TO DO =
A. Transcribe the part of the Slave Pianos review between "Charles LaBelle Slave" and "sophisticated computer program.", inclusive.
B. Carry on the Slave Pianos review from its final sentence.

DOCUMENT PASSAGE =
+===+

Charles LaBelle Slave Pianos, Frieze, #53, 2000

Slave Pianos

Mike Stevenson & Danius Kesminas
China Art Objects, Los Angeles

The key question to Mike Stevenson and Danius Kesminas’ on-going project, Slave Pianos (2000) is who or what is subservient. Driven by a seemingly selfless desire to ‘broaden the knowledge appreciation and understanding ofworka in sound’, the two Australia-based artists have collected audio worko from artists as diverse as Stephen Prina, Joseph Beuys, Jean Dubuffet and Martin Creed. Transcribing each work into a score for piano, the resultant compositions are then played mechanically with the aid of a sophisticated computer program.

+===+

[Stored entries]
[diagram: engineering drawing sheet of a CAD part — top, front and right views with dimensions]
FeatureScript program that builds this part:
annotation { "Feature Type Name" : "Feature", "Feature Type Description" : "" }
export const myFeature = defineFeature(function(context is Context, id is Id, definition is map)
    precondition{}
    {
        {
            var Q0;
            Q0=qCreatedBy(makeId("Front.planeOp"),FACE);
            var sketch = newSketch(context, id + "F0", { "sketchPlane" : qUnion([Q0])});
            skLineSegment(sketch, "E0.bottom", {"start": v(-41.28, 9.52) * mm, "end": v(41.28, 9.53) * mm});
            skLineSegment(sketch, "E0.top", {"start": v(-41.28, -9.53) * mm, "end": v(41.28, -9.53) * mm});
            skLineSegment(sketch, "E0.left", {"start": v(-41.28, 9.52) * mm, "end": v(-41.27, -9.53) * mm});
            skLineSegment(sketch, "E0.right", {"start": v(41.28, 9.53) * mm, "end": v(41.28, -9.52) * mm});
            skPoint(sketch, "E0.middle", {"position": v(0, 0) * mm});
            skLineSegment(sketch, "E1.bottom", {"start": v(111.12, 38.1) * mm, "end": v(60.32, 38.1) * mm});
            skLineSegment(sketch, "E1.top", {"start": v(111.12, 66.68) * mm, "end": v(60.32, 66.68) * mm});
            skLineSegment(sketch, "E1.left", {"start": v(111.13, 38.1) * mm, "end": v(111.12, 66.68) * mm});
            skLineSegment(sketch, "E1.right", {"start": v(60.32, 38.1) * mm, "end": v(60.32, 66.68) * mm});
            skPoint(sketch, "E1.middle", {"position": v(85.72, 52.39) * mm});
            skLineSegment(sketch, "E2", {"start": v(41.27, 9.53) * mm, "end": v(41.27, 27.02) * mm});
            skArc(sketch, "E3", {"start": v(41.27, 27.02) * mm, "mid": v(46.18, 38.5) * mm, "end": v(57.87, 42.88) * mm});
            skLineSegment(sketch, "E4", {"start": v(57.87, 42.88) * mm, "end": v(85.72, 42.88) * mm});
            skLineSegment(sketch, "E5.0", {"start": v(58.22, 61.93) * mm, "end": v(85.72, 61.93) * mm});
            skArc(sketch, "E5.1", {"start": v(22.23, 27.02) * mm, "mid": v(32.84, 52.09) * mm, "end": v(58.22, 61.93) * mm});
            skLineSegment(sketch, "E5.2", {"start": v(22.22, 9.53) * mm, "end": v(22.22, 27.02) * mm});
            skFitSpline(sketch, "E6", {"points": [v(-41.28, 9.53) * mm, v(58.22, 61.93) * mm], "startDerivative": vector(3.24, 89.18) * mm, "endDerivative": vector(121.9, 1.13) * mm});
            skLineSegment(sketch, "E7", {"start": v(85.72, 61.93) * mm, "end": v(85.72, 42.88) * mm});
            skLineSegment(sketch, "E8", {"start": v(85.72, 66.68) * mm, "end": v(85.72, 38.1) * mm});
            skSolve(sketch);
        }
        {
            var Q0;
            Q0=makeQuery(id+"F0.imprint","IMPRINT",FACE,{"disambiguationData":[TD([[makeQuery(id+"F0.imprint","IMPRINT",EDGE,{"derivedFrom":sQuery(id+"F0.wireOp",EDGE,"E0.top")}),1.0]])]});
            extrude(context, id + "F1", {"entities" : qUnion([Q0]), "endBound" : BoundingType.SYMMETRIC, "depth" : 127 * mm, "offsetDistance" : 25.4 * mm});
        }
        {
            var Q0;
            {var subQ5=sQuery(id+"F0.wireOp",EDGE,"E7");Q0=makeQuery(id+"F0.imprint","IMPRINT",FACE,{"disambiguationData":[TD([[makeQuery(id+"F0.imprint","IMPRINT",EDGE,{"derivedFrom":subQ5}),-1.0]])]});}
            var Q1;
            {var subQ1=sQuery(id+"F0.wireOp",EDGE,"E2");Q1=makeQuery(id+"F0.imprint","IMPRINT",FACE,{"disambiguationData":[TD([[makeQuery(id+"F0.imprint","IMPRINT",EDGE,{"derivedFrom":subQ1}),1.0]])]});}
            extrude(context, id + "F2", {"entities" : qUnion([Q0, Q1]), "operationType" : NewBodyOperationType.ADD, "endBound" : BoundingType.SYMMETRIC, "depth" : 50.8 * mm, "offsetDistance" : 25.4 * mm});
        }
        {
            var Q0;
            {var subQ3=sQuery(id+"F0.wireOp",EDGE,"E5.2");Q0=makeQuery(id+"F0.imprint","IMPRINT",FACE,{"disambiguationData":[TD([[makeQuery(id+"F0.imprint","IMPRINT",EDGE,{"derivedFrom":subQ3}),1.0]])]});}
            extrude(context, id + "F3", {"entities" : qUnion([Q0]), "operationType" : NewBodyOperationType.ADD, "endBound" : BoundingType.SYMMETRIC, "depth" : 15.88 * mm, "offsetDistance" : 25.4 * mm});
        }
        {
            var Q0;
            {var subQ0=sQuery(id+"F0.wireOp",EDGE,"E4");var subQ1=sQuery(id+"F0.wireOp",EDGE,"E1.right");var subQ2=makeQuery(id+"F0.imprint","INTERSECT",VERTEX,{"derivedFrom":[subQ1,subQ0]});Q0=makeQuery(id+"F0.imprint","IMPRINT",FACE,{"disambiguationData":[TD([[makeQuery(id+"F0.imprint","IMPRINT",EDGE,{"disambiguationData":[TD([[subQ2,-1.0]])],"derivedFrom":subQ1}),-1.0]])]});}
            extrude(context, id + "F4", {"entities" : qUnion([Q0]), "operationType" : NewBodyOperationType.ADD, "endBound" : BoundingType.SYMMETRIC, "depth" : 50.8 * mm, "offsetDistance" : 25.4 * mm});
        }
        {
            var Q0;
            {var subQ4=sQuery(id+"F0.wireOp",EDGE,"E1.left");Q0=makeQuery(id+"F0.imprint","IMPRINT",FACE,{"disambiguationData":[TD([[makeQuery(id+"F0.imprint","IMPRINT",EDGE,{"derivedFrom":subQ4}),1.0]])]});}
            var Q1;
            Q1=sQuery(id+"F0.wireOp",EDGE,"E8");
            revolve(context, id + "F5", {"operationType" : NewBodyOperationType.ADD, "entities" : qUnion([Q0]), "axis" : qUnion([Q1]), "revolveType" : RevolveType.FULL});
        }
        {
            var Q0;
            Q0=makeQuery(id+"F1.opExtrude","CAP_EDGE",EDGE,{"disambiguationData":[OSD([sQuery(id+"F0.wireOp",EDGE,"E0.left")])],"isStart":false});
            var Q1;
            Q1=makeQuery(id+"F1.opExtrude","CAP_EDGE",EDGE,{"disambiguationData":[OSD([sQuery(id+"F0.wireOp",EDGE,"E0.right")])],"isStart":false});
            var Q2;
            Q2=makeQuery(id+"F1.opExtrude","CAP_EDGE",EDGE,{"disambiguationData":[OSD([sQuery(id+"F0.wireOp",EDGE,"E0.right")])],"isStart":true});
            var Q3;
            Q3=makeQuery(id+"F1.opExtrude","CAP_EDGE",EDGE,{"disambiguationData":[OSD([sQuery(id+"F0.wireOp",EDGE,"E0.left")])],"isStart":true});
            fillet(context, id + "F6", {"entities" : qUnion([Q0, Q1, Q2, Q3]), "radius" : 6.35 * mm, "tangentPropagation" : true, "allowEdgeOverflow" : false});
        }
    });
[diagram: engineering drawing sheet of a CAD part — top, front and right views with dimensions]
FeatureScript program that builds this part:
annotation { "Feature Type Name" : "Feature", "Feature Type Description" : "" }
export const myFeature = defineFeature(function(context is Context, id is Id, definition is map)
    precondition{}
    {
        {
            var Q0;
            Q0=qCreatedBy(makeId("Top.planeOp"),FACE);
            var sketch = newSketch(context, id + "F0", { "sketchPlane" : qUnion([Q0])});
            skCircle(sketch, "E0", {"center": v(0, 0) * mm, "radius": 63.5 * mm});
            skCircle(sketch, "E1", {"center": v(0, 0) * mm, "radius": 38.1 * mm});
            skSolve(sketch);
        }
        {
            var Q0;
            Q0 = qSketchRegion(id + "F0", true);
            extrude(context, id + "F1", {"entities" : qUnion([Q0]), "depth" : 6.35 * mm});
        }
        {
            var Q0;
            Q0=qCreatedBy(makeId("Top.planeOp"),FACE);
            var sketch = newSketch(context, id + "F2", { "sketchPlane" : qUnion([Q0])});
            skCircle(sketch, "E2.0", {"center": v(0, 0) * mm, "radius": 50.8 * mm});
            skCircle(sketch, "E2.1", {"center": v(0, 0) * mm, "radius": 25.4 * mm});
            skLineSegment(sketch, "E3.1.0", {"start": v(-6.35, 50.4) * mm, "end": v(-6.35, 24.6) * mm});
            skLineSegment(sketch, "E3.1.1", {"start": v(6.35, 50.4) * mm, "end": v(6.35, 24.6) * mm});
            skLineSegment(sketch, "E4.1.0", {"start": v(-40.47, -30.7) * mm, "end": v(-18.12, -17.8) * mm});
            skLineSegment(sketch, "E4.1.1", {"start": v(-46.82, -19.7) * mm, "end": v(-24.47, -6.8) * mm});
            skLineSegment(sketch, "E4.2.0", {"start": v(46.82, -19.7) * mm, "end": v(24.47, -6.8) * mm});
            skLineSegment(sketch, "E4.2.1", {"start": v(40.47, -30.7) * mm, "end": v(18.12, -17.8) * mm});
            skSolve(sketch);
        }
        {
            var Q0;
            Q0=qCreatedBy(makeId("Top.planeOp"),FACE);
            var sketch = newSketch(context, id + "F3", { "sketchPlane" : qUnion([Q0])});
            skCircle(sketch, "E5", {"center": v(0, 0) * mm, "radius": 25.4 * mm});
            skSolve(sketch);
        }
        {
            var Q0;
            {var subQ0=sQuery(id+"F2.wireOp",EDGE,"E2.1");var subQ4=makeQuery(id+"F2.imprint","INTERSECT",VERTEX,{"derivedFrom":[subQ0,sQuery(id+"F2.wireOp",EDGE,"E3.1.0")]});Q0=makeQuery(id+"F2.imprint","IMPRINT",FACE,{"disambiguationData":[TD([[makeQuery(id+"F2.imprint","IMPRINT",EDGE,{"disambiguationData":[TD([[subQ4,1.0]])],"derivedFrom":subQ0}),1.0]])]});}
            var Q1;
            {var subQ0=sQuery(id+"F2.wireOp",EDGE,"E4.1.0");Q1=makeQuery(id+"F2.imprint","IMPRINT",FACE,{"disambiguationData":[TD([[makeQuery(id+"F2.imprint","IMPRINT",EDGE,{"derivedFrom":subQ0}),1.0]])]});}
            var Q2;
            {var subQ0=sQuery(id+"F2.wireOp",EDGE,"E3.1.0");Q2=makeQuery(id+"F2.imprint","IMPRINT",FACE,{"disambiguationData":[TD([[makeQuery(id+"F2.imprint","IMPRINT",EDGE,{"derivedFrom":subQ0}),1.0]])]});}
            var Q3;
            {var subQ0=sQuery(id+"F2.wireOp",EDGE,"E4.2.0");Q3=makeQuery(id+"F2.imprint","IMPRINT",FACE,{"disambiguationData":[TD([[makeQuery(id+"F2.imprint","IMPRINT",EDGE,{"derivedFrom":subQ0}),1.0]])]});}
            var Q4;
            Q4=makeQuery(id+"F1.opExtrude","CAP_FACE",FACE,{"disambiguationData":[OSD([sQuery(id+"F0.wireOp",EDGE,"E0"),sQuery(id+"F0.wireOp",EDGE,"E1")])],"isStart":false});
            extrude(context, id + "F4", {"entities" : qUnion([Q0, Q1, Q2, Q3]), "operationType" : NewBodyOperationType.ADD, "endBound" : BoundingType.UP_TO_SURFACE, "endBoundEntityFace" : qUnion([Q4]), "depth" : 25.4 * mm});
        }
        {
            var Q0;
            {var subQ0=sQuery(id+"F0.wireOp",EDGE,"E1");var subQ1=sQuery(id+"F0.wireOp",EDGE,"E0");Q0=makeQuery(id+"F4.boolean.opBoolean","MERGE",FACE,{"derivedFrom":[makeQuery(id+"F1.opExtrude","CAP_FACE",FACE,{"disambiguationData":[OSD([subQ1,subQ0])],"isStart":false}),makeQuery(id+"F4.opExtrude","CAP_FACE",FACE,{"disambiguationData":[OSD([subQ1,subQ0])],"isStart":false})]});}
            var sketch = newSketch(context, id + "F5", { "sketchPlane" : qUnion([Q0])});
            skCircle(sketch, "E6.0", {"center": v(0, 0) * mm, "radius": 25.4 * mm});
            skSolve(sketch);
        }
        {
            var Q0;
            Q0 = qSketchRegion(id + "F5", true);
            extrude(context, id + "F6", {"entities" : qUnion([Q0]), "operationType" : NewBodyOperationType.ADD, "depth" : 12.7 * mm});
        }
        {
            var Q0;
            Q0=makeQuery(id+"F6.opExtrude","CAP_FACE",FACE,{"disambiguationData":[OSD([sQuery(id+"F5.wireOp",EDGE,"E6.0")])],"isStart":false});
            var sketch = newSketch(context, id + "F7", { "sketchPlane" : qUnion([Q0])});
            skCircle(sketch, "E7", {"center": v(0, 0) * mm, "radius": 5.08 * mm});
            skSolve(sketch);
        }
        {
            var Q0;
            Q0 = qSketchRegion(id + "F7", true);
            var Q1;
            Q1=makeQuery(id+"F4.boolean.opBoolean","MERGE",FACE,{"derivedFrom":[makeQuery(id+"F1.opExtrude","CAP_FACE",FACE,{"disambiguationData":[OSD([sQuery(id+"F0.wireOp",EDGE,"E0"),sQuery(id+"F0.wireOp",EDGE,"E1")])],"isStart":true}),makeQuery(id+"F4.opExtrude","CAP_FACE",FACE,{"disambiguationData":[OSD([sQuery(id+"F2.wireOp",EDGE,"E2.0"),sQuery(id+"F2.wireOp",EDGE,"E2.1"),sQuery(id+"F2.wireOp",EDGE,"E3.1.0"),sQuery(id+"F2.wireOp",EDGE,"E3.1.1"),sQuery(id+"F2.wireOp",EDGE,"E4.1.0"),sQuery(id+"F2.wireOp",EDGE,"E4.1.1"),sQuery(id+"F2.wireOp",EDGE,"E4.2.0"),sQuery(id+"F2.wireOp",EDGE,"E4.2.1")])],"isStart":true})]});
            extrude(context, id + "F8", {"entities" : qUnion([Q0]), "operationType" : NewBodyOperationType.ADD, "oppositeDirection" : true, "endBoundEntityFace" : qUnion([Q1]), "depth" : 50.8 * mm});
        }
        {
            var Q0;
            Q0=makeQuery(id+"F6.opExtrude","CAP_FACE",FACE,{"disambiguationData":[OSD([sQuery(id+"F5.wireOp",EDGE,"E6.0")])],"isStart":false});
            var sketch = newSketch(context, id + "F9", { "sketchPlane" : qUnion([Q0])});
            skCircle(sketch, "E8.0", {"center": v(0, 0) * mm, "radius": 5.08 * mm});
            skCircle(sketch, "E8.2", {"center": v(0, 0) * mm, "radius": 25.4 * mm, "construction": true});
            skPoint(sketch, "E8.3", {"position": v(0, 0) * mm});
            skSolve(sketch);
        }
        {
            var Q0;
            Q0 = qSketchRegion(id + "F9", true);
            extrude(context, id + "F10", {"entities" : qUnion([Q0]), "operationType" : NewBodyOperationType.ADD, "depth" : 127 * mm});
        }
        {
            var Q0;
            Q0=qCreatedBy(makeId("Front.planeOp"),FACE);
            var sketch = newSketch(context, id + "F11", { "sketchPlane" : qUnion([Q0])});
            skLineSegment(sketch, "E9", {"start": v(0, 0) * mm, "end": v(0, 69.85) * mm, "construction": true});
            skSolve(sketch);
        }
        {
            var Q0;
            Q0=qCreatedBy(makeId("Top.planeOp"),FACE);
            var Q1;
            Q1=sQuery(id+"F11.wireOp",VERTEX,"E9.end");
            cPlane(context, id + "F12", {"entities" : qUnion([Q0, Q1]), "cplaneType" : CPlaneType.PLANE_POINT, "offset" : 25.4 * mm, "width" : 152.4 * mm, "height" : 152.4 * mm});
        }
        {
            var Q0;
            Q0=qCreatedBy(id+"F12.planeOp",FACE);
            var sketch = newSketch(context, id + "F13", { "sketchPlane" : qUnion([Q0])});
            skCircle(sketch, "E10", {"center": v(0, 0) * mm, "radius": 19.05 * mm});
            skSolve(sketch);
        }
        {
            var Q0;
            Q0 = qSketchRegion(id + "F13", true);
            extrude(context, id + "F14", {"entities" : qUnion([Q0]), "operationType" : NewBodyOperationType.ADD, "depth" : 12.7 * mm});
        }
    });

+===+

ANSWERS TO THE EXERCISES =
A.
Charles LaBelle Slave Pianos, Frieze, #53, 2000

Slave Pianos

Mike Stevenson & Danius Kesminas
China Art Objects, Los Angeles

The key question to Mike Stevenson and Danius Kesminas’ on-going project, Slave Pianos (2000) is who or what is subservient. Driven by a seemingly selfless desire to ‘broaden the knowledge appreciation and understanding ofworka in sound’, the two Australia-based artists have collected audio worko from artists as diverse as Stephen Prina, Joseph Beuys, Jean Dubuffet and Martin Creed. Transcribing each work into a score for piano, the resultant compositions are then played mechanically with the aid of a sophisticated computer program.

B.
Slave Pianos takes the form of a white grand piano to which the artists have added two giant X-shapes representing the cross-bars used to manipulate marionettes. These hover ominously over the piano, attached to the ceiling with black plastic chain. During the premier of the work in LA, the gallery was filled with thick, white fog a la Liberace. Indeed, there’s a high degree of showmanship involved in the piece, a performative aspect (without the performers) that seems to have paid off. Like Tom Jones or the Rolling Stones, Slave Pianos is a touring animal, having played Germany, New Zealand, America, Scotland, and Sydney, Australia. After its stint in LA, it moves onto Russia.

The success of the project is timely. Finally, after decades of neglect, aural artworks seem to be getting their due. A number of good books on the subject have recently come out, while Sonic Youth - perhaps the most avant of pop bands - released Goodbye 20th Century last October, a double CD which features, among others, renditions of seminal works by John Cage, Georges Brecht, and Yoko Ono.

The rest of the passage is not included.